BEGIN GIVEN INFORMATION

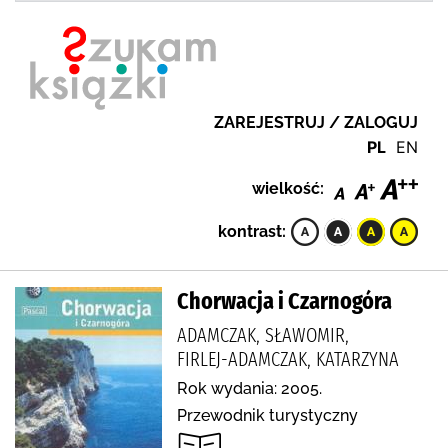
ZAREJESTRUJ / ZALOGUJ
PL
EN
wielkość:
kontrast:
Chorwacja i Czarnogóra
ADAMCZAK, SŁAWOMIR,
FIRLEJ-ADAMCZAK, KATARZYNA
Rok wydania: 2005.
Przewodnik turystyczny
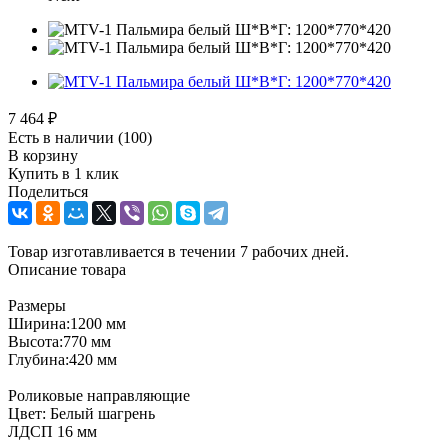
7 464
₽
Есть в наличии
(100)
В корзину
Купить в 1 клик
Поделиться
Товар изготавливается в течении 7 рабочих дней.
Описание товара
Размеры
Ширина:1200 мм
Высота:770 мм
Глубина:420 мм
Роликовые направляющие
Цвет: Белый шагрень
ЛДСП 16 мм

END GIVEN INFORMATION

WORK INSTRUCTION: Every record above, copied exactly and without a single picture, makes up the answer.

SOLVED PROBLEM:
ZAREJESTRUJ / ZALOGUJ
PL
EN
wielkość:
kontrast:
Chorwacja i Czarnogóra
ADAMCZAK, SŁAWOMIR,
FIRLEJ-ADAMCZAK, KATARZYNA
Rok wydania: 2005.
Przewodnik turystyczny
7 464
₽
Есть в наличии
(100)
В корзину
Купить в 1 клик
Поделиться
Товар изготавливается в течении 7 рабочих дней.
Описание товара
Размеры
Ширина:1200 мм
Высота:770 мм
Глубина:420 мм
Роликовые направляющие
Цвет: Белый шагрень
ЛДСП 16 мм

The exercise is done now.